The biggest challenge here is that this would require rearchitecturing the import maps specification to operate on the general level of fetches and URL resolutions. Whereas, currently import maps only impact import specifier resolution, i.e., a specific phase of module script fetching. There are also challenges around the meaning of "relative import:
URLs" such as import:./a.mjs
, the origin of pages or workers loaded via import:
URLs, and other interactions with loading infrastructure.
The proposed import.meta.resolve(specifier)
function serves a similar purpose to import:
URLs, extending the applicability of import specifiers beyond just import
statements and import()
expressions. It allows module scripts to resolve import specifiers to URLs at any time.
The challenges with this proposal are intimately tied up with fallback support. In particular, if fallbacks make the module resolution process asynchronous, then import.meta.resolve()
cannot be a simple string-returning function as one might expect. See more discussion in #79.
Currently import maps are only specified to remap URL-like import specifiers that correspond to a fetch scheme, since those are the only URLs that could result in a module being fetched. If browsers support built-in modules (for example via this Web IDL pull request), then we could consider also allowing built-in module URLs to be remapped. This combines well with fallback support and scopes; see this section of a previous revision of the explainer for more examples on fallback, and this section for more use cases and examples surrounding virtualization of built-in modules.
The primary challenges here are in achieving agreement about built-in modules on the web in the first place. Built-in modules also make other aspects of import maps more complicated, e.g. they tend to necessitate fallback support to enable polyfilling, or multiple import map support to enable multi-party virtualization.
Several members of the community have been working on polyfills and tooling related to import maps. Here are the ones we know about:
- @import-maps/generate generates an import map from your
yarn.lock
. - @import-maps/resolve resolves a specifier relative to an import map.
- @jsenv/node-module-import-map generates an import map from your
package.json
andnode_modules/
directories. - @pika/web will output import maps as part of its larger build process for using modules on the web.
- Built-in Module Demo (with Rollup) contains code for a Rollup plugin that generates an import map, focused on built-in module polyfills.
- Deno is a JavaScript/TypeScript runtime with built-in support for import maps.
- es-dev-server allows using import maps during development, including polyfills.
- es-module-shims provides an import maps polyfill for browsers with basic ES modules support.
- import-map-overrides allows using import maps to improve development flow by pointing to local versions.

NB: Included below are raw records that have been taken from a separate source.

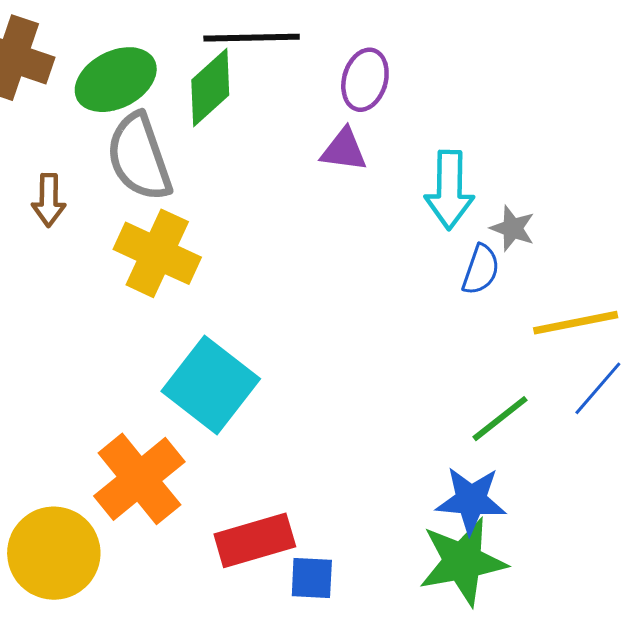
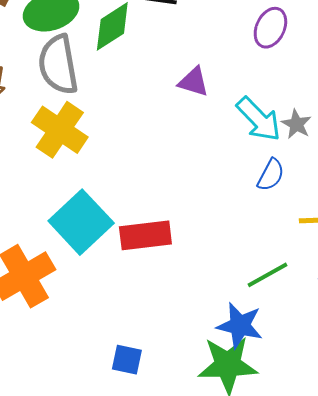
purple ellipse: (365, 80) -> (270, 28), moved
cyan arrow: (449, 190) -> (259, 119), turned -54
gray star: (513, 228) -> (296, 124), moved
red rectangle: (255, 540) -> (145, 235), moved

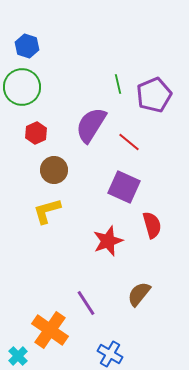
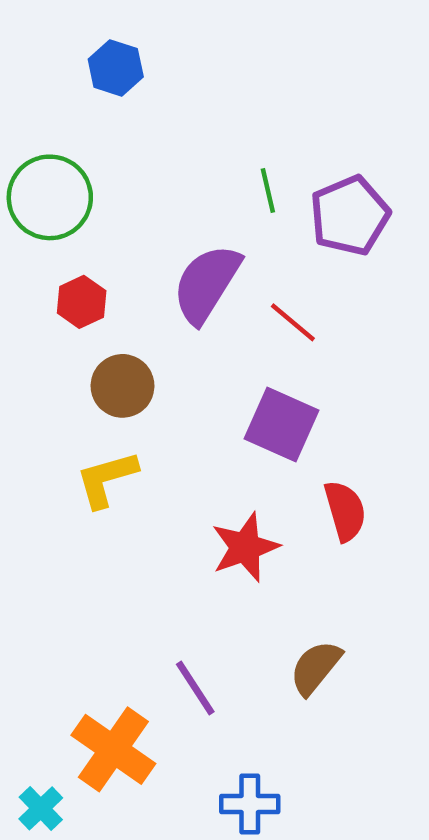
blue hexagon: (27, 46) -> (116, 68), moved
blue cross: (110, 354) -> (250, 804), turned -30

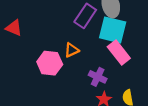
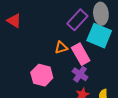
pink rectangle: (119, 52) -> (81, 54), moved
pink hexagon: (50, 63) -> (42, 75), moved

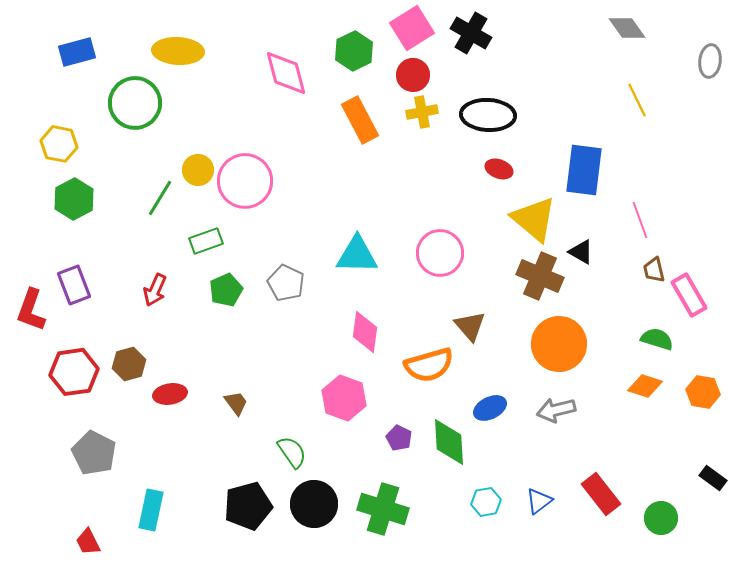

- importly generates an import map from a
package.json
. - SystemJS provides a polyfill-like workflow for using import maps in older browsers with the System module format and
<script type="systemjs-importmap">
. - rollup-plugin-index-html is a Rollup plugin for working with HTML files, which will use import maps that it finds in the HTML.
Feel free to send a pull request with more! Also, you can use #146 in the issue tracker for discussion about this space.
This document originated out of a day-long sprint involving @domenic, @hiroshige-g, @justinfagnani, @MylesBorins, and @nyaxt. Since then, @guybedford has been instrumental in prototyping and driving forward discussion on this proposal.
Thanks also to all of the contributors on the issue tracker for their help in evolving the proposal!